--- WHAT TO WORK ON ---
Pull out every line with the word "Kalibratörü" from the entries below.

>>>

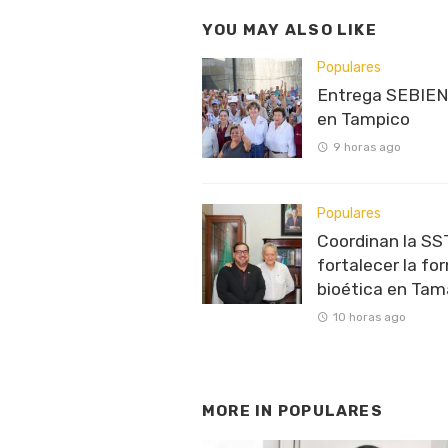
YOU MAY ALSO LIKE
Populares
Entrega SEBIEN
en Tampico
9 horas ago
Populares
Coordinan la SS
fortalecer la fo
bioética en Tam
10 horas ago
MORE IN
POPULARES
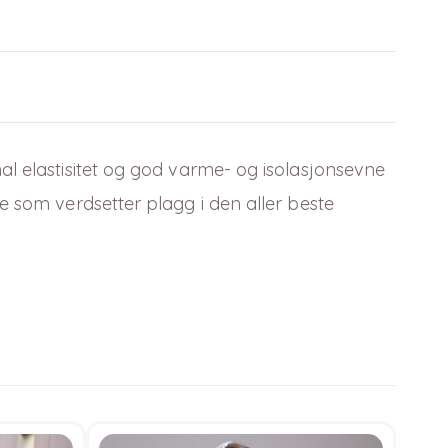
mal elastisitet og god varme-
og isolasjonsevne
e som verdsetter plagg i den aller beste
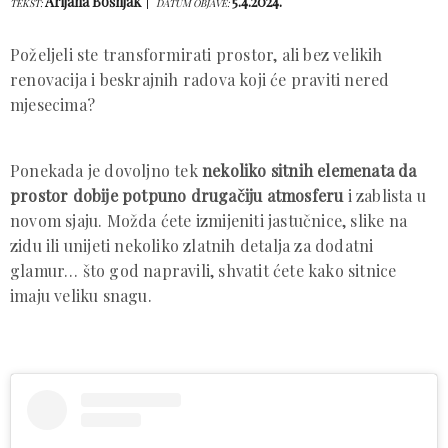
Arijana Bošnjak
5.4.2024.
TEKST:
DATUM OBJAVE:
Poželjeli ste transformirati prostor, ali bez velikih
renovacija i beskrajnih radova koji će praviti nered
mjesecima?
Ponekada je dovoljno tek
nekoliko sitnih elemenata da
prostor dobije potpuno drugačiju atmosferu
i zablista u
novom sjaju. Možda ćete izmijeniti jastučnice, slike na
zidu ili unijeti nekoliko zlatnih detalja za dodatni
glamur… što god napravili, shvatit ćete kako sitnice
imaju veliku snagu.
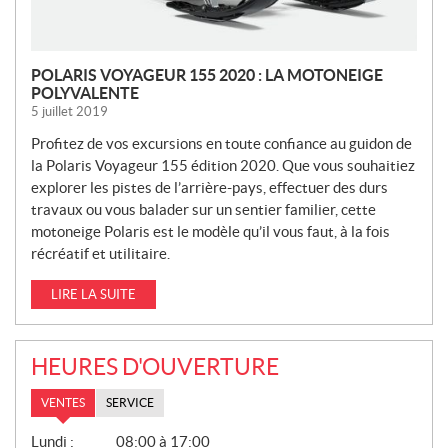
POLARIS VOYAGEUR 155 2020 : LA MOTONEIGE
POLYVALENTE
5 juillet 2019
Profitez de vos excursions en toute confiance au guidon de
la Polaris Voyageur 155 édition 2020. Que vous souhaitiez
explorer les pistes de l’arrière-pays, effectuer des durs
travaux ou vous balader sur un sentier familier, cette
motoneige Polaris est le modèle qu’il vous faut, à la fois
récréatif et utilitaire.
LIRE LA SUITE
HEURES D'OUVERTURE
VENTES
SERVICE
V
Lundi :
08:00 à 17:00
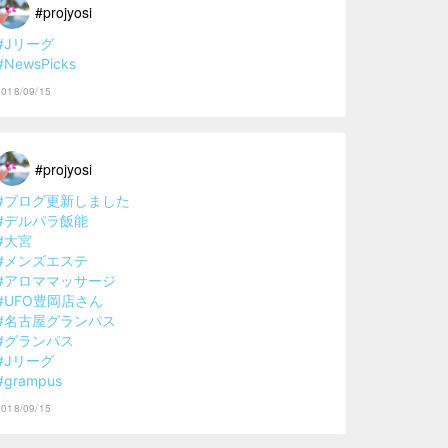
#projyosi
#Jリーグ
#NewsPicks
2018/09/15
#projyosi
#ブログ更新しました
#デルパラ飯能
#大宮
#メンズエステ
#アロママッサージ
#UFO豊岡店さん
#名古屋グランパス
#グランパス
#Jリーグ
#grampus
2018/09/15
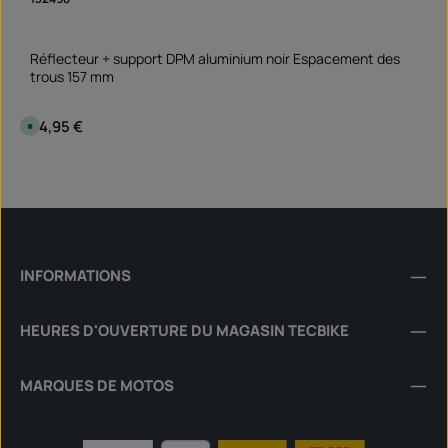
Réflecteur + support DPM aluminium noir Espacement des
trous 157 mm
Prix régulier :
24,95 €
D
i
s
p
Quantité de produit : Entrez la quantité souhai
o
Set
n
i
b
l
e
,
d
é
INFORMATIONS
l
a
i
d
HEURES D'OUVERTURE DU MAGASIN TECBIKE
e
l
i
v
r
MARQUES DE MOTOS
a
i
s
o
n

<<<
>>>

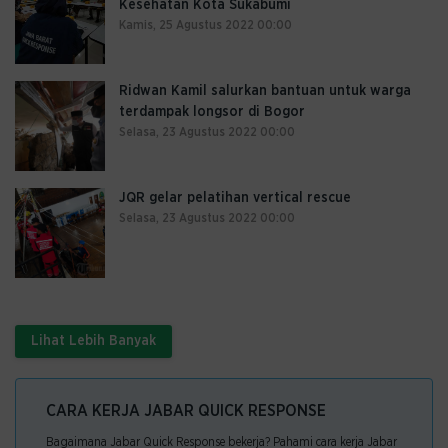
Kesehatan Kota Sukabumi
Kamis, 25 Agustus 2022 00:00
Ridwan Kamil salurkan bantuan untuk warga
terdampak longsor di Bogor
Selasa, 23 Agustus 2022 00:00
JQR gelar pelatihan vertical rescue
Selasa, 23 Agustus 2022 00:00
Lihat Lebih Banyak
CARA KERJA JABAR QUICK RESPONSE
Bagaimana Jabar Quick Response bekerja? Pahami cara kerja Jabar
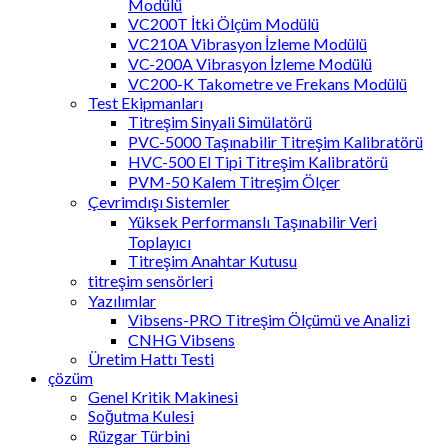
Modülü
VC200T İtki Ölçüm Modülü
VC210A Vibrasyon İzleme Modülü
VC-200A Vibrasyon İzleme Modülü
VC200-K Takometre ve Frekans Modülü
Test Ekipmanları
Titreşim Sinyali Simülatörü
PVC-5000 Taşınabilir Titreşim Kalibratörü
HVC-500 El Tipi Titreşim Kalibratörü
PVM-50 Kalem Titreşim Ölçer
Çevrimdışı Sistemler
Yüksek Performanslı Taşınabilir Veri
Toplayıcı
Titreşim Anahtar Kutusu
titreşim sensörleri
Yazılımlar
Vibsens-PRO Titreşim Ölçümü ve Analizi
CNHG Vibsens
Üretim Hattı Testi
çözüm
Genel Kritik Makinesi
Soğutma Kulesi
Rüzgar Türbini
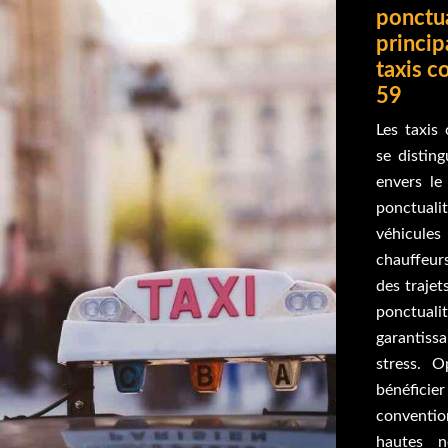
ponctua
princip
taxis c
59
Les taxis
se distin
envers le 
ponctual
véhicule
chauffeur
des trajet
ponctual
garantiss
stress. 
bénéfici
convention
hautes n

<<<
>>>

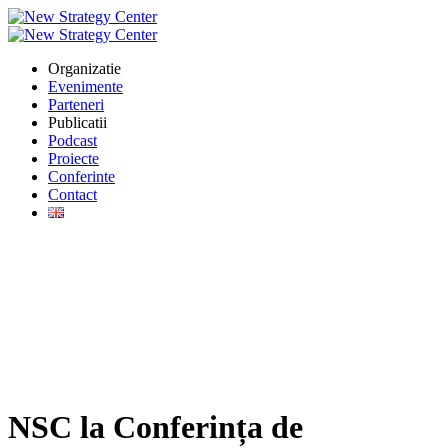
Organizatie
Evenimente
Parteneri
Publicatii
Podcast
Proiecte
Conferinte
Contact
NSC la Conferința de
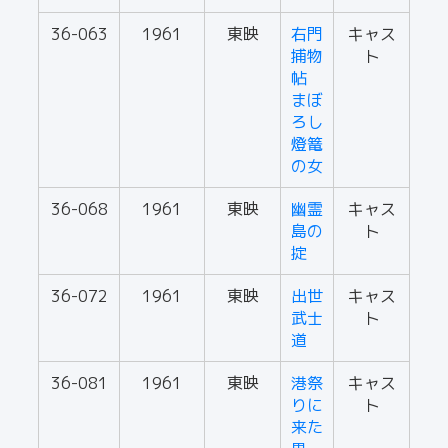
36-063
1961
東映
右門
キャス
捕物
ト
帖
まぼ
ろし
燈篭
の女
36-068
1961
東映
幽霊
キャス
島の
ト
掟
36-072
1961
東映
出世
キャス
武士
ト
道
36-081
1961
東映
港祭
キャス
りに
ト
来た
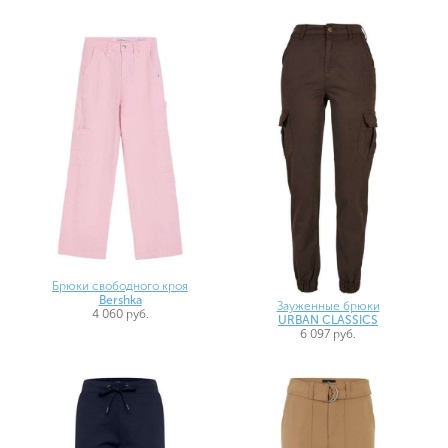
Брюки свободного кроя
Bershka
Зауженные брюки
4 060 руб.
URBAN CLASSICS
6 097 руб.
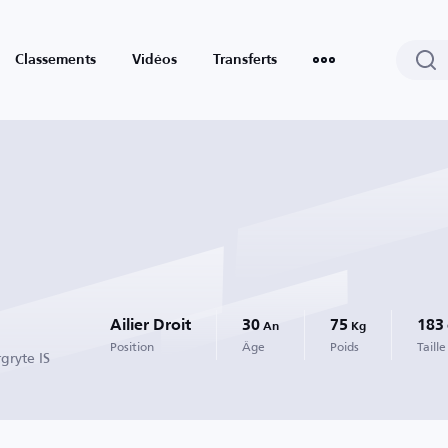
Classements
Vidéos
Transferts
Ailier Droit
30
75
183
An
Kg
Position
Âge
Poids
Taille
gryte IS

<<<

--- ANSWER FOR THIS EXERCISE ---
PVC-5000 Taşınabilir Titreşim Kalibratörü
HVC-500 El Tipi Titreşim Kalibratörü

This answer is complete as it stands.